Yapılacak iş ▸ Aşağıdaki kayıtların tamamını satır satır, hiçbir harfini ya da rakamını değiştirmeden yeniden yazın.

Veriler ▸
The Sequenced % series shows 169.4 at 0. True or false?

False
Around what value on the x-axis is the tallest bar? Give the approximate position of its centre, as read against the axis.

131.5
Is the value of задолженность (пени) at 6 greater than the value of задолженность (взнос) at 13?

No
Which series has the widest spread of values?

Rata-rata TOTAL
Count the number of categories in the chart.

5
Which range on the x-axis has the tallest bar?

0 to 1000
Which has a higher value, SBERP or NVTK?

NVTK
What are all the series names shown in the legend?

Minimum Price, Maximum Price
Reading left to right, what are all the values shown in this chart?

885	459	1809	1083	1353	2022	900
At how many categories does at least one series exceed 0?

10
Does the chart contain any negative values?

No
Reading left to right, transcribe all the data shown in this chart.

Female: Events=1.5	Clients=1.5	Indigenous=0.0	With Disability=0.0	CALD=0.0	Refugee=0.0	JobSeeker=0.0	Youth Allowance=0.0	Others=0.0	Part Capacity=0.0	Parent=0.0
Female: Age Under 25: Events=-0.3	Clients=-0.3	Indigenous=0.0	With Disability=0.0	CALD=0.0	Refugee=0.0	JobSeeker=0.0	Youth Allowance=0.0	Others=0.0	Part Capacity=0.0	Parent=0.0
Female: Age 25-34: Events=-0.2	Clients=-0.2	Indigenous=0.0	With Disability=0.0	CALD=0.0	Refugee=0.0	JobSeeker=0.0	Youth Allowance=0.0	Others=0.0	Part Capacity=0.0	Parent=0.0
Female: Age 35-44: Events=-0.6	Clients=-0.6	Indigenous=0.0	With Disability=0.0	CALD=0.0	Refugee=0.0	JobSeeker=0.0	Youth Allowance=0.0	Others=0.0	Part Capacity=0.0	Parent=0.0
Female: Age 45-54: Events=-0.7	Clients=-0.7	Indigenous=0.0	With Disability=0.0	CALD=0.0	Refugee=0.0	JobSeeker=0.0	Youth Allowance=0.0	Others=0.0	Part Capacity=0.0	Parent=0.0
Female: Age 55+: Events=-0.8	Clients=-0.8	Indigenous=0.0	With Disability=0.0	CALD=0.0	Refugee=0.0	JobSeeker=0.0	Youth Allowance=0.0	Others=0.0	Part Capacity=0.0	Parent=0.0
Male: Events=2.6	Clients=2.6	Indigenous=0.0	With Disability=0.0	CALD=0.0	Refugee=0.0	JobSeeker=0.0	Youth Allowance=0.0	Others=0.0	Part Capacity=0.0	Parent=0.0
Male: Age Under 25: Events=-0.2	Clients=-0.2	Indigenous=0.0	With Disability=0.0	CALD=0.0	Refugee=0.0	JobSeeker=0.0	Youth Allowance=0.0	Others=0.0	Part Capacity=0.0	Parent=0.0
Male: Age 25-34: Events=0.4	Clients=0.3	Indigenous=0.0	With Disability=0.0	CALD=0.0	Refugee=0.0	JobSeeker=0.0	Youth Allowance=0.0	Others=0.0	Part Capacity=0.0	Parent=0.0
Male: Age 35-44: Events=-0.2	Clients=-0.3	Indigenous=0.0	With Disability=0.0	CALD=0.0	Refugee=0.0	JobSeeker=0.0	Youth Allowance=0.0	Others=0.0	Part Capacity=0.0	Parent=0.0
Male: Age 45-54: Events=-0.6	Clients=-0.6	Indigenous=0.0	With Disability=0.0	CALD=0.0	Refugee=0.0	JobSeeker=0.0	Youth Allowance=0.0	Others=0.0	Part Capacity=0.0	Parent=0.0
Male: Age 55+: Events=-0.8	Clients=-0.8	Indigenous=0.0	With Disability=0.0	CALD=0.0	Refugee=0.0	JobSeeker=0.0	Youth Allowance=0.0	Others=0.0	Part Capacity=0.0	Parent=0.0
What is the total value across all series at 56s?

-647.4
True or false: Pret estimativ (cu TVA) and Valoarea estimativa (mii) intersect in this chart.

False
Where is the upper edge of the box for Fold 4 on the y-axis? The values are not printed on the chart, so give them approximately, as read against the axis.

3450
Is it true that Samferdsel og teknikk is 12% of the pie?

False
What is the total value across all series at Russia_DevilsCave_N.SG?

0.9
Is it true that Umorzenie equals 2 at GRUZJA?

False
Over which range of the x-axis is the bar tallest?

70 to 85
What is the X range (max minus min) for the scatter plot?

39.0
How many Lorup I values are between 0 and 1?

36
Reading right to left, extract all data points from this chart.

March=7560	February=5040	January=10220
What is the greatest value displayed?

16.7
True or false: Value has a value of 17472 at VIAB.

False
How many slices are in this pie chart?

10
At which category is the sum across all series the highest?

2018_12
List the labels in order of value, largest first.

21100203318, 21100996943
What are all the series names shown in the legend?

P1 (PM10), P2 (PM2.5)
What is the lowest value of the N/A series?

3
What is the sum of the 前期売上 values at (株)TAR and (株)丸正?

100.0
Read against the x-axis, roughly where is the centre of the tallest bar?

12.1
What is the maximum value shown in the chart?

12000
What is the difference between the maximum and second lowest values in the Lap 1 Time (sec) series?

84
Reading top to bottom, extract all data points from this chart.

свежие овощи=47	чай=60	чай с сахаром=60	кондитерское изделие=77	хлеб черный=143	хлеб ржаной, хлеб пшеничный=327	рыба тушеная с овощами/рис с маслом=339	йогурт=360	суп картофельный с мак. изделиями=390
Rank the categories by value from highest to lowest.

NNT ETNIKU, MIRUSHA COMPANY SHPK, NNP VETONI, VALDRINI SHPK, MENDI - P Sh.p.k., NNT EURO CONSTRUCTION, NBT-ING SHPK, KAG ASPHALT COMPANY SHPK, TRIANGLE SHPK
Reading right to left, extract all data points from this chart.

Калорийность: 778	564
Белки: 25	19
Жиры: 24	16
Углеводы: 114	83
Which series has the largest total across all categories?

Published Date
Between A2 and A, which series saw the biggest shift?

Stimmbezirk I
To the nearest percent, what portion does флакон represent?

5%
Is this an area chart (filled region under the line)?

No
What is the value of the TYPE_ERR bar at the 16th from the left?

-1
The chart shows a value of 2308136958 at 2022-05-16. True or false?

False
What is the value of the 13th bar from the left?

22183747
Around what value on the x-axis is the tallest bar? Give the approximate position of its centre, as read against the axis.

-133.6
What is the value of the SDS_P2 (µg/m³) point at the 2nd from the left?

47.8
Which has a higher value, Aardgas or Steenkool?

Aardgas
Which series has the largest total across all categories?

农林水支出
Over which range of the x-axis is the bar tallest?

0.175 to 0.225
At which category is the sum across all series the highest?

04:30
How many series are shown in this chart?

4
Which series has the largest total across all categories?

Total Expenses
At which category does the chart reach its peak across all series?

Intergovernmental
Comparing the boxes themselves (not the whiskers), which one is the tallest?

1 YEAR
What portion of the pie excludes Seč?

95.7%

Görevin çözümü ▸
The Sequenced % series shows 169.4 at 0. True or false?

False
Around what value on the x-axis is the tallest bar? Give the approximate position of its centre, as read against the axis.

131.5
Is the value of задолженность (пени) at 6 greater than the value of задолженность (взнос) at 13?

No
Which series has the widest spread of values?

Rata-rata TOTAL
Count the number of categories in the chart.

5
Which range on the x-axis has the tallest bar?

0 to 1000
Which has a higher value, SBERP or NVTK?

NVTK
What are all the series names shown in the legend?

Minimum Price, Maximum Price
Reading left to right, what are all the values shown in this chart?

885	459	1809	1083	1353	2022	900
At how many categories does at least one series exceed 0?

10
Does the chart contain any negative values?

No
Reading left to right, transcribe all the data shown in this chart.

Female: Events=1.5	Clients=1.5	Indigenous=0.0	With Disability=0.0	CALD=0.0	Refugee=0.0	JobSeeker=0.0	Youth Allowance=0.0	Others=0.0	Part Capacity=0.0	Parent=0.0
Female: Age Under 25: Events=-0.3	Clients=-0.3	Indigenous=0.0	With Disability=0.0	CALD=0.0	Refugee=0.0	JobSeeker=0.0	Youth Allowance=0.0	Others=0.0	Part Capacity=0.0	Parent=0.0
Female: Age 25-34: Events=-0.2	Clients=-0.2	Indigenous=0.0	With Disability=0.0	CALD=0.0	Refugee=0.0	JobSeeker=0.0	Youth Allowance=0.0	Others=0.0	Part Capacity=0.0	Parent=0.0
Female: Age 35-44: Events=-0.6	Clients=-0.6	Indigenous=0.0	With Disability=0.0	CALD=0.0	Refugee=0.0	JobSeeker=0.0	Youth Allowance=0.0	Others=0.0	Part Capacity=0.0	Parent=0.0
Female: Age 45-54: Events=-0.7	Clients=-0.7	Indigenous=0.0	With Disability=0.0	CALD=0.0	Refugee=0.0	JobSeeker=0.0	Youth Allowance=0.0	Others=0.0	Part Capacity=0.0	Parent=0.0
Female: Age 55+: Events=-0.8	Clients=-0.8	Indigenous=0.0	With Disability=0.0	CALD=0.0	Refugee=0.0	JobSeeker=0.0	Youth Allowance=0.0	Others=0.0	Part Capacity=0.0	Parent=0.0
Male: Events=2.6	Clients=2.6	Indigenous=0.0	With Disability=0.0	CALD=0.0	Refugee=0.0	JobSeeker=0.0	Youth Allowance=0.0	Others=0.0	Part Capacity=0.0	Parent=0.0
Male: Age Under 25: Events=-0.2	Clients=-0.2	Indigenous=0.0	With Disability=0.0	CALD=0.0	Refugee=0.0	JobSeeker=0.0	Youth Allowance=0.0	Others=0.0	Part Capacity=0.0	Parent=0.0
Male: Age 25-34: Events=0.4	Clients=0.3	Indigenous=0.0	With Disability=0.0	CALD=0.0	Refugee=0.0	JobSeeker=0.0	Youth Allowance=0.0	Others=0.0	Part Capacity=0.0	Parent=0.0
Male: Age 35-44: Events=-0.2	Clients=-0.3	Indigenous=0.0	With Disability=0.0	CALD=0.0	Refugee=0.0	JobSeeker=0.0	Youth Allowance=0.0	Others=0.0	Part Capacity=0.0	Parent=0.0
Male: Age 45-54: Events=-0.6	Clients=-0.6	Indigenous=0.0	With Disability=0.0	CALD=0.0	Refugee=0.0	JobSeeker=0.0	Youth Allowance=0.0	Others=0.0	Part Capacity=0.0	Parent=0.0
Male: Age 55+: Events=-0.8	Clients=-0.8	Indigenous=0.0	With Disability=0.0	CALD=0.0	Refugee=0.0	JobSeeker=0.0	Youth Allowance=0.0	Others=0.0	Part Capacity=0.0	Parent=0.0
What is the total value across all series at 56s?

-647.4
True or false: Pret estimativ (cu TVA) and Valoarea estimativa (mii) intersect in this chart.

False
Where is the upper edge of the box for Fold 4 on the y-axis? The values are not printed on the chart, so give them approximately, as read against the axis.

3450
Is it true that Samferdsel og teknikk is 12% of the pie?

False
What is the total value across all series at Russia_DevilsCave_N.SG?

0.9
Is it true that Umorzenie equals 2 at GRUZJA?

False
Over which range of the x-axis is the bar tallest?

70 to 85
What is the X range (max minus min) for the scatter plot?

39.0
How many Lorup I values are between 0 and 1?

36
Reading right to left, extract all data points from this chart.

March=7560	February=5040	January=10220
What is the greatest value displayed?

16.7
True or false: Value has a value of 17472 at VIAB.

False
How many slices are in this pie chart?

10
At which category is the sum across all series the highest?

2018_12
List the labels in order of value, largest first.

21100203318, 21100996943
What are all the series names shown in the legend?

P1 (PM10), P2 (PM2.5)
What is the lowest value of the N/A series?

3
What is the sum of the 前期売上 values at (株)TAR and (株)丸正?

100.0
Read against the x-axis, roughly where is the centre of the tallest bar?

12.1
What is the maximum value shown in the chart?

12000
What is the difference between the maximum and second lowest values in the Lap 1 Time (sec) series?

84
Reading top to bottom, extract all data points from this chart.

свежие овощи=47	чай=60	чай с сахаром=60	кондитерское изделие=77	хлеб черный=143	хлеб ржаной, хлеб пшеничный=327	рыба тушеная с овощами/рис с маслом=339	йогурт=360	суп картофельный с мак. изделиями=390
Rank the categories by value from highest to lowest.

NNT ETNIKU, MIRUSHA COMPANY SHPK, NNP VETONI, VALDRINI SHPK, MENDI - P Sh.p.k., NNT EURO CONSTRUCTION, NBT-ING SHPK, KAG ASPHALT COMPANY SHPK, TRIANGLE SHPK
Reading right to left, extract all data points from this chart.

Калорийность: 778	564
Белки: 25	19
Жиры: 24	16
Углеводы: 114	83
Which series has the largest total across all categories?

Published Date
Between A2 and A, which series saw the biggest shift?

Stimmbezirk I
To the nearest percent, what portion does флакон represent?

5%
Is this an area chart (filled region under the line)?

No
What is the value of the TYPE_ERR bar at the 16th from the left?

-1
The chart shows a value of 2308136958 at 2022-05-16. True or false?

False
What is the value of the 13th bar from the left?

22183747
Around what value on the x-axis is the tallest bar? Give the approximate position of its centre, as read against the axis.

-133.6
What is the value of the SDS_P2 (µg/m³) point at the 2nd from the left?

47.8
Which has a higher value, Aardgas or Steenkool?

Aardgas
Which series has the largest total across all categories?

农林水支出
Over which range of the x-axis is the bar tallest?

0.175 to 0.225
At which category is the sum across all series the highest?

04:30
How many series are shown in this chart?

4
Which series has the largest total across all categories?

Total Expenses
At which category does the chart reach its peak across all series?

Intergovernmental
Comparing the boxes themselves (not the whiskers), which one is the tallest?

1 YEAR
What portion of the pie excludes Seč?

95.7%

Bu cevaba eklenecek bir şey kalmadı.